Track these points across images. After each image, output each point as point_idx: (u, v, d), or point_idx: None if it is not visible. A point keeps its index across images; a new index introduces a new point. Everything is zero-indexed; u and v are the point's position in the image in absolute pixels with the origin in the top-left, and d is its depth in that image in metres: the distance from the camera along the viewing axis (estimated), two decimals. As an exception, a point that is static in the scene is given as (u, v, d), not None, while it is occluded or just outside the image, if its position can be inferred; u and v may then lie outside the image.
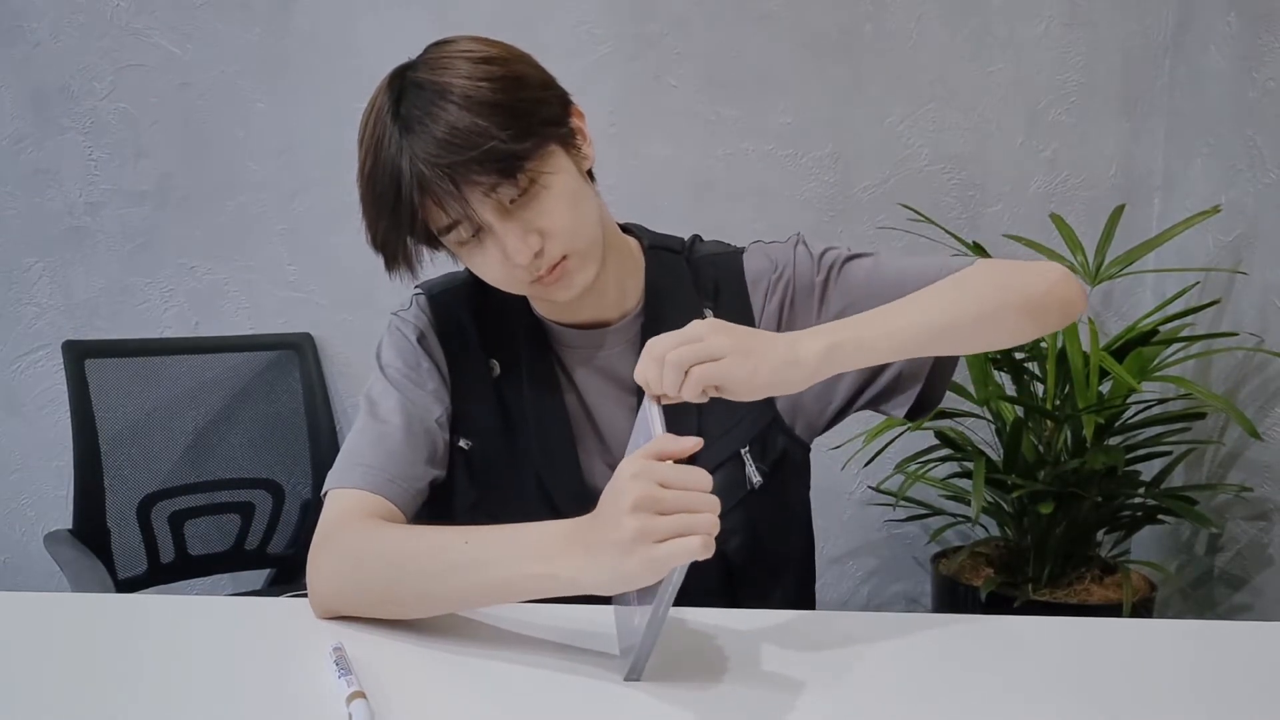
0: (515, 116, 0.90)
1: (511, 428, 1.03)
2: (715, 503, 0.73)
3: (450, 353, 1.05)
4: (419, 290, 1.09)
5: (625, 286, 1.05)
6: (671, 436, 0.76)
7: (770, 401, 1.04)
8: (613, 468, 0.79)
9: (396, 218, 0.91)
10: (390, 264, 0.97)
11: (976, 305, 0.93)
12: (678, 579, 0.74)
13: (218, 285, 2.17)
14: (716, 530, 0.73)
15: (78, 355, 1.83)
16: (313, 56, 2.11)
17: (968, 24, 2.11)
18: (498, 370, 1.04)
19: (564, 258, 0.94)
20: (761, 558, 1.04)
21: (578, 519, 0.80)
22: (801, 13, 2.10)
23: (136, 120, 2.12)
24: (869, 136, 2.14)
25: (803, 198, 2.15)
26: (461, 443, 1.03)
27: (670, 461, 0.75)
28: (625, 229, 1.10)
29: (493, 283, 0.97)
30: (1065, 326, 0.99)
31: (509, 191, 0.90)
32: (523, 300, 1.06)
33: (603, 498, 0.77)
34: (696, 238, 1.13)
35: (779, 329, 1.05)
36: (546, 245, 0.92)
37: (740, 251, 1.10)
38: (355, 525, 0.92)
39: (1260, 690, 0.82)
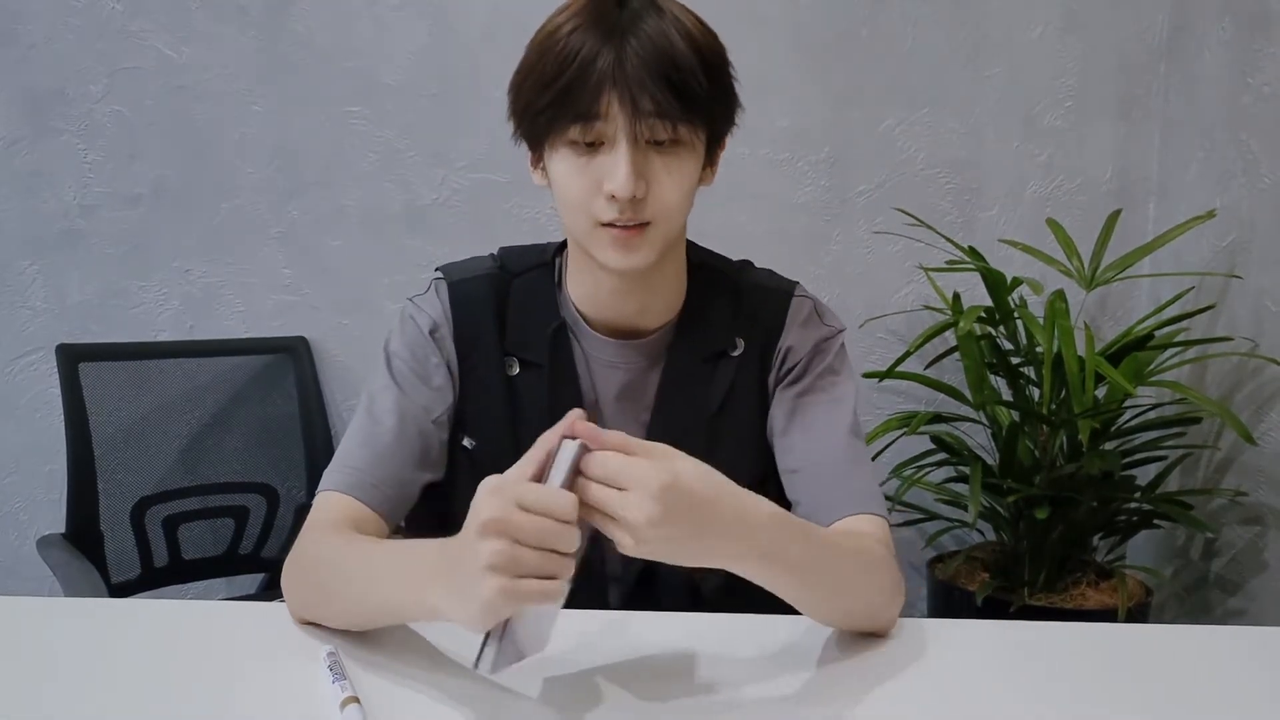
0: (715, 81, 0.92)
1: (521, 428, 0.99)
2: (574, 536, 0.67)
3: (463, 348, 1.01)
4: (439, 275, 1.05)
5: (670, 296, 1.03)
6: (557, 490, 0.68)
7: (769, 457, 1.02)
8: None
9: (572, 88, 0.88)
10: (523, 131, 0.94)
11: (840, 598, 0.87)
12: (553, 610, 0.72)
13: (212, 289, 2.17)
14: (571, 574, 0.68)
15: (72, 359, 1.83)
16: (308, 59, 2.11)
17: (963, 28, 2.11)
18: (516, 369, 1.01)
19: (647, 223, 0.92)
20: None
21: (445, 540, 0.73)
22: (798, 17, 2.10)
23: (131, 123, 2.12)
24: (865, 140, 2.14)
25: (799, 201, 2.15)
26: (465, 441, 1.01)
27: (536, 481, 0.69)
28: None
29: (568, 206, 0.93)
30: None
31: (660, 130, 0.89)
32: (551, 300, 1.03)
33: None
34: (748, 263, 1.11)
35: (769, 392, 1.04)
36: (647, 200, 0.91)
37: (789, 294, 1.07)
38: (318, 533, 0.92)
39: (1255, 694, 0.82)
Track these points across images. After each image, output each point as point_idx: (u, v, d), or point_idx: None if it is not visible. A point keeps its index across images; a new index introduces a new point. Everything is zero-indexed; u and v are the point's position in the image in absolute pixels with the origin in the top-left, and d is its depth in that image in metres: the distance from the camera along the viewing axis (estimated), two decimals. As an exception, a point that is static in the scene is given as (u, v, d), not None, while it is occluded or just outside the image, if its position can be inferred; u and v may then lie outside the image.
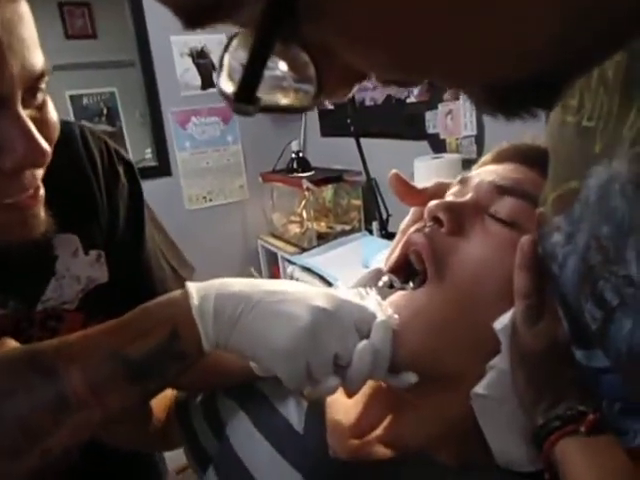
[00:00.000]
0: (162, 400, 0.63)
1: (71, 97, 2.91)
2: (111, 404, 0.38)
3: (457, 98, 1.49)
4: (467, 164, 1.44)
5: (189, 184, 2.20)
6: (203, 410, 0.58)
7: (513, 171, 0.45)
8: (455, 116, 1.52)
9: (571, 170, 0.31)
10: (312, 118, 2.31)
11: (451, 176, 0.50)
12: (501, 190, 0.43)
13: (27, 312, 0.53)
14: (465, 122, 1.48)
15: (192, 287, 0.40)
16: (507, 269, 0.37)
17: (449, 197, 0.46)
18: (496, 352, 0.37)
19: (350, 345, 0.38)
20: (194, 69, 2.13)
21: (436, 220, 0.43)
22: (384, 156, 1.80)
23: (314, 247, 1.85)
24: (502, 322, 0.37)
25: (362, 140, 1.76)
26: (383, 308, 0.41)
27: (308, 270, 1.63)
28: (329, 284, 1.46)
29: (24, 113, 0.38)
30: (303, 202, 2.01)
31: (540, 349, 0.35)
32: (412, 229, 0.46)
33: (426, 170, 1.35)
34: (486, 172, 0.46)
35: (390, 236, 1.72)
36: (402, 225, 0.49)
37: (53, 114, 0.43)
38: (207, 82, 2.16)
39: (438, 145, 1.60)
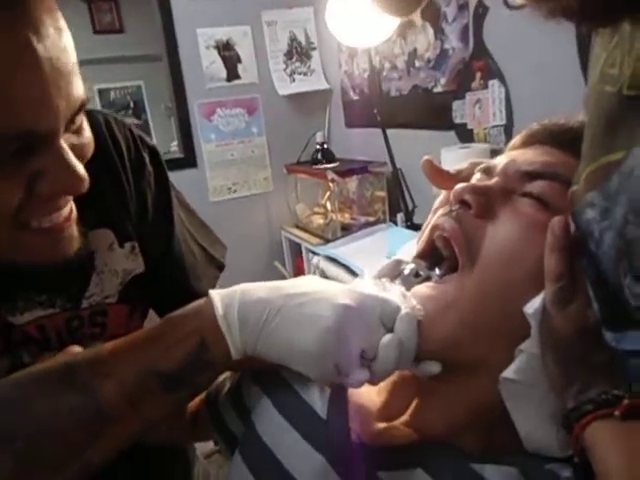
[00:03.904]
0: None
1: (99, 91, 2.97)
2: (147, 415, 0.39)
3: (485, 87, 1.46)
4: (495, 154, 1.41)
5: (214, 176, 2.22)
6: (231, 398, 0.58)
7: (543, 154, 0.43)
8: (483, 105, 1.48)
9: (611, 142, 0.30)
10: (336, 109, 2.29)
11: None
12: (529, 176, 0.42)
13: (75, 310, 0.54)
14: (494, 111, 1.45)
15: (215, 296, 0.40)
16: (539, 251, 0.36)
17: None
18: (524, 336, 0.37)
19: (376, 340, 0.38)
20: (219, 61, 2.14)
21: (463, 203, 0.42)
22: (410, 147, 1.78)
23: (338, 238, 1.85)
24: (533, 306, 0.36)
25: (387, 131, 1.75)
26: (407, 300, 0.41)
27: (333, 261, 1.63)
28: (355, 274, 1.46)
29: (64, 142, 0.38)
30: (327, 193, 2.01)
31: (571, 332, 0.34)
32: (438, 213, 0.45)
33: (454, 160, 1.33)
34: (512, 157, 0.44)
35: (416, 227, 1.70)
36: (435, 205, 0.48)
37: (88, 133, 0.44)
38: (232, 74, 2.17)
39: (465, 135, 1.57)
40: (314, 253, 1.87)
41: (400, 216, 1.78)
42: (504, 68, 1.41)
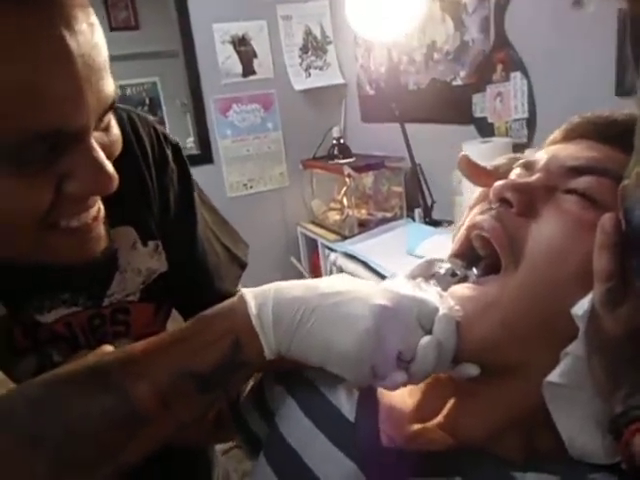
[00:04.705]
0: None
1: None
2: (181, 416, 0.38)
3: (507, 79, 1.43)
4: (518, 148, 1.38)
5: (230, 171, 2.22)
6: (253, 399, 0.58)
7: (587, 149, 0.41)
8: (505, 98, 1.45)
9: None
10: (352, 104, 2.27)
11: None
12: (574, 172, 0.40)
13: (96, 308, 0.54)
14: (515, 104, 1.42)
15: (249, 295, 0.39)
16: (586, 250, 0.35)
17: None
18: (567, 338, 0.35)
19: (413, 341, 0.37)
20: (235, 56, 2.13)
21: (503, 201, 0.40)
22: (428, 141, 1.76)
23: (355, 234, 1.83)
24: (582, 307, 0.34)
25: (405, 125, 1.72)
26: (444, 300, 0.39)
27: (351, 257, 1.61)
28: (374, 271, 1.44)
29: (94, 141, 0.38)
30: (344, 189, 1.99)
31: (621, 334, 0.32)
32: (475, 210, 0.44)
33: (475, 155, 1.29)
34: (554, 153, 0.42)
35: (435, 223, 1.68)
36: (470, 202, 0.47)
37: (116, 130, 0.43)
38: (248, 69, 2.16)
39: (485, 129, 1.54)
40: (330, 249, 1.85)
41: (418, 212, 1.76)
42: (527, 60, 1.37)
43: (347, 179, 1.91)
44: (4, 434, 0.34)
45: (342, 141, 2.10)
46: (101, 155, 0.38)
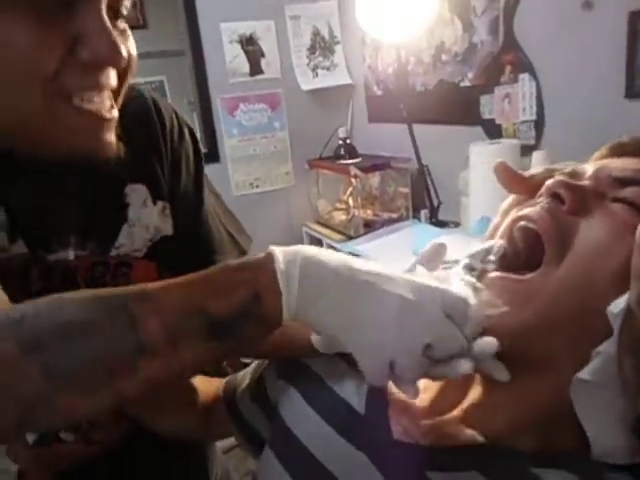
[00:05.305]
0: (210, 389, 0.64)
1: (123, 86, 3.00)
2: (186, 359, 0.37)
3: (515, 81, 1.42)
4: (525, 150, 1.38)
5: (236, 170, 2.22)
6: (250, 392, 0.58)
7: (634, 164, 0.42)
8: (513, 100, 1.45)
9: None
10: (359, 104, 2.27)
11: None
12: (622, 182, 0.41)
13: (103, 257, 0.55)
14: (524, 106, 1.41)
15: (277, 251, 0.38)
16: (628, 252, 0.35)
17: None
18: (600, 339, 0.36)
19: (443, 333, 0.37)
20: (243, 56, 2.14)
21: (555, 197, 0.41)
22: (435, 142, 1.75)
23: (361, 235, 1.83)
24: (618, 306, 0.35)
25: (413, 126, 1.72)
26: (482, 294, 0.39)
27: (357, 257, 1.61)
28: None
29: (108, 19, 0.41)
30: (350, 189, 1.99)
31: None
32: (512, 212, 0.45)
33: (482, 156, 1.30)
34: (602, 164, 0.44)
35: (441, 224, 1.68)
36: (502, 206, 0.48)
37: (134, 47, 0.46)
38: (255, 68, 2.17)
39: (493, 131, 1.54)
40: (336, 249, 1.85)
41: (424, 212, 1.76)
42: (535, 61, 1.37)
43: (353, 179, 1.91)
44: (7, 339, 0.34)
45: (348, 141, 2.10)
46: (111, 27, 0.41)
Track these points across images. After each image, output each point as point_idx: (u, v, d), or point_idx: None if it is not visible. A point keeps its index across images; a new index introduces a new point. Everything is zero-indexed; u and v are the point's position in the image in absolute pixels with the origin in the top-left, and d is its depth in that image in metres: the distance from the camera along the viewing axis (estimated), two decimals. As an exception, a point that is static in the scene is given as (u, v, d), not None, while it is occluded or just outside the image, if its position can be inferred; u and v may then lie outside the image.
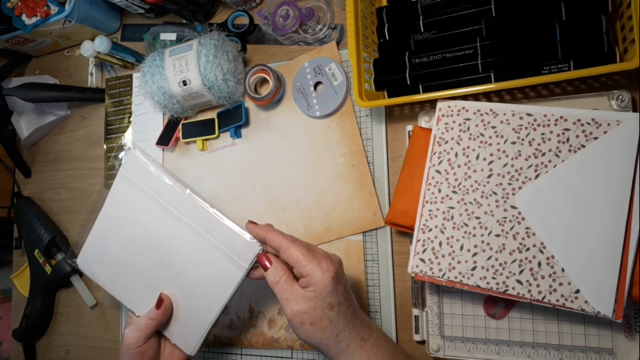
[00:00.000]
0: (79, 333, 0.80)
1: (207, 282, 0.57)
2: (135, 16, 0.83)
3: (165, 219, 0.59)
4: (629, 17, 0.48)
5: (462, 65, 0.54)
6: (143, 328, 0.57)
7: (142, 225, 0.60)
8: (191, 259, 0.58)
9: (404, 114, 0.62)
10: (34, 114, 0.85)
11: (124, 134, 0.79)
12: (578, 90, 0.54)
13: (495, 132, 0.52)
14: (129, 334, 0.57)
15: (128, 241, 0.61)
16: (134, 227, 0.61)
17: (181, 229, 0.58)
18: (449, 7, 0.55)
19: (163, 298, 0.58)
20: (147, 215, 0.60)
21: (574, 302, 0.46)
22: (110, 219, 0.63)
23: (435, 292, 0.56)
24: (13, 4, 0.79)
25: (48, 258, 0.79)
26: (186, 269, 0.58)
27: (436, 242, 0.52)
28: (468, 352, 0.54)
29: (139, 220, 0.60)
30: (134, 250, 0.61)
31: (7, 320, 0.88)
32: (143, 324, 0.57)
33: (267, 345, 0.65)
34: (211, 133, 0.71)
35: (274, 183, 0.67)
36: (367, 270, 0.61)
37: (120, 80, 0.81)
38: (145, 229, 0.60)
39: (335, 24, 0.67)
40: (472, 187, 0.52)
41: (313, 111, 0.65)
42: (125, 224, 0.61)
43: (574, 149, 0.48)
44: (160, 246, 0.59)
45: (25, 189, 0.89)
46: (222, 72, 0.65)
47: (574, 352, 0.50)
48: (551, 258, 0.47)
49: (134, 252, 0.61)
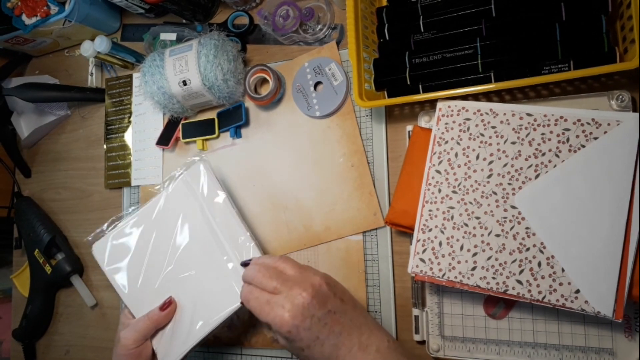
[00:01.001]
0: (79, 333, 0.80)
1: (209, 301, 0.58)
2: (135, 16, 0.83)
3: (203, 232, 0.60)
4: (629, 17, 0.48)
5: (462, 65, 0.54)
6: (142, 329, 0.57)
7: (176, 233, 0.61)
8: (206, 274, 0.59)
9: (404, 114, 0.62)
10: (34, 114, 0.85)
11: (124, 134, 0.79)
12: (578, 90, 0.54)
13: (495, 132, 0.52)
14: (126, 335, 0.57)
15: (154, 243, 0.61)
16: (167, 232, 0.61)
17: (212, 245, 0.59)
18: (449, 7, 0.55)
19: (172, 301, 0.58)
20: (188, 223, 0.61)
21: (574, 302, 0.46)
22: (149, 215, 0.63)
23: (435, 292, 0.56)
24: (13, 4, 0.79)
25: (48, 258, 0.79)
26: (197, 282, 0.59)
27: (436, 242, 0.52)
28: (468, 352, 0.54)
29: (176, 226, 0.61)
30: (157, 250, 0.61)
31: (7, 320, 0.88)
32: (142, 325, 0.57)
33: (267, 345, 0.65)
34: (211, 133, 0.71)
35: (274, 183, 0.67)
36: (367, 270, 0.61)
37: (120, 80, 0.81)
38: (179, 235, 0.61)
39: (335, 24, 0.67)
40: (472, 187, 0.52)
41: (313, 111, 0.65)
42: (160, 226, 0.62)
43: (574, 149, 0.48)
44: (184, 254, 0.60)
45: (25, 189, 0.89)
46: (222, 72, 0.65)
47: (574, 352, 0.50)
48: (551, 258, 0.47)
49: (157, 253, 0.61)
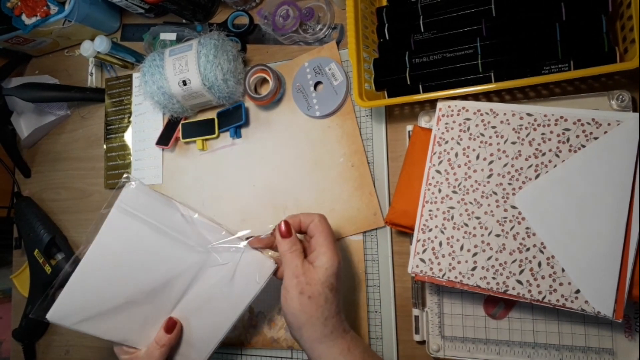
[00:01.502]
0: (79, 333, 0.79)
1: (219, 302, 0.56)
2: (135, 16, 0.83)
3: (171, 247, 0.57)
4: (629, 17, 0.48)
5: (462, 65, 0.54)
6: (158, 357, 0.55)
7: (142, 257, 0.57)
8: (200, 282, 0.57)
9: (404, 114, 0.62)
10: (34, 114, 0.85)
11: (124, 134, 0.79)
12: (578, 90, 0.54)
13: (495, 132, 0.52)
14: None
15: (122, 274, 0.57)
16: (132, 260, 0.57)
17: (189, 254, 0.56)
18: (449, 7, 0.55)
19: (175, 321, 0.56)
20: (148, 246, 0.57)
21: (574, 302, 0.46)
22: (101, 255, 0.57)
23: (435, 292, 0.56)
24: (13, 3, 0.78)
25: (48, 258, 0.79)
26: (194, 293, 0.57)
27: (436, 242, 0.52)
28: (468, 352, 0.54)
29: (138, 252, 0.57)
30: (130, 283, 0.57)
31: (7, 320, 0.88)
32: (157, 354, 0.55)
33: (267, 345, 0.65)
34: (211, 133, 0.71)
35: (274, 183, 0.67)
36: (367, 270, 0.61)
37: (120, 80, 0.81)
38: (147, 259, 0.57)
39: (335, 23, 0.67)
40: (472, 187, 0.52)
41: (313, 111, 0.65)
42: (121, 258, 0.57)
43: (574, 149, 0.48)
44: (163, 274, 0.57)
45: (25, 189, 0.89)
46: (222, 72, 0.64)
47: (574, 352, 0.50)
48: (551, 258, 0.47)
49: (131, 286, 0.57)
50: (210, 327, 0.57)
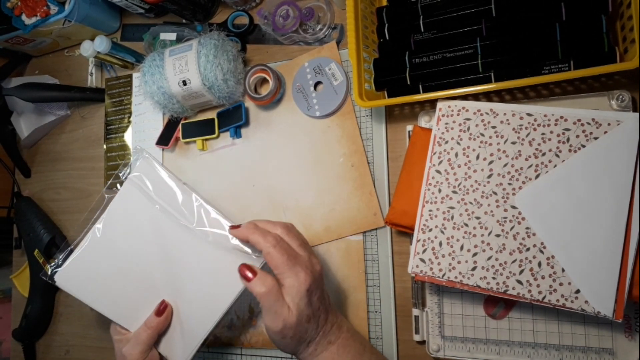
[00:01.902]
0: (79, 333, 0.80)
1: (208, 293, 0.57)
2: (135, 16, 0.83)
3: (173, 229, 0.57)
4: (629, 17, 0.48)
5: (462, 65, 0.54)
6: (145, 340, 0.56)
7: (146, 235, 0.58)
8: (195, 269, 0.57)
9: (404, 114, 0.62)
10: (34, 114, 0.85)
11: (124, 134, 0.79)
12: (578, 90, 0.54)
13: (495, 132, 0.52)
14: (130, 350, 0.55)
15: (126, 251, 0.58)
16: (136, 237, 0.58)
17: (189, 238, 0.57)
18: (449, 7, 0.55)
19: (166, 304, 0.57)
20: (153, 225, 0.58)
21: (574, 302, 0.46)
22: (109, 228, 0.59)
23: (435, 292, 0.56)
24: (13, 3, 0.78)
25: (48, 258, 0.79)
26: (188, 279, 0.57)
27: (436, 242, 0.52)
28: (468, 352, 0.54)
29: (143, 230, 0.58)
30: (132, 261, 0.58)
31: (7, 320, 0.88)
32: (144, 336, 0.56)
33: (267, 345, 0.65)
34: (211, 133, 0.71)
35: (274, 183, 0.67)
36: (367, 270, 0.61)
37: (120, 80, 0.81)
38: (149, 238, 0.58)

◆ Work to be completed: Reproduce verbatim the opening line of the material and every line after it, up to and including the line with "38: (355, 525, 0.92)", but no pictures.

◆ Task output:
Track these points across images. After each image, output each point as point_idx: (u, v, d), or point_idx: None if it is not visible. A point keeps its index across images; a new index introduces a new point. Everything is zero-indexed; u and v are the point's position in the image in absolute pixels with the origin in the top-left, and d is its depth in that image in metres: the distance from the camera along the viewing axis (estimated), two decimals. As an exception, a point that is static in the scene is given as (u, v, d), not None, while it is occluded or just outside the image, if its position can be inferred; u and v may then lie outside the image.
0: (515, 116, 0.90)
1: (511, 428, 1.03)
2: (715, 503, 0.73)
3: (450, 353, 1.05)
4: (419, 290, 1.09)
5: (625, 286, 1.05)
6: (671, 436, 0.76)
7: (770, 401, 1.04)
8: (613, 468, 0.79)
9: (396, 218, 0.91)
10: (390, 264, 0.97)
11: (976, 305, 0.93)
12: (678, 579, 0.74)
13: (218, 285, 2.17)
14: (716, 530, 0.73)
15: (78, 355, 1.83)
16: (313, 56, 2.11)
17: (968, 24, 2.11)
18: (498, 370, 1.04)
19: (564, 258, 0.94)
20: (761, 558, 1.04)
21: (578, 519, 0.80)
22: (801, 13, 2.10)
23: (136, 120, 2.12)
24: (869, 136, 2.14)
25: (803, 198, 2.15)
26: (461, 443, 1.03)
27: (670, 461, 0.75)
28: (625, 229, 1.10)
29: (493, 283, 0.97)
30: (1065, 326, 0.99)
31: (509, 191, 0.90)
32: (523, 300, 1.06)
33: (603, 498, 0.77)
34: (696, 238, 1.13)
35: (779, 329, 1.05)
36: (546, 245, 0.92)
37: (740, 251, 1.10)
38: (355, 525, 0.92)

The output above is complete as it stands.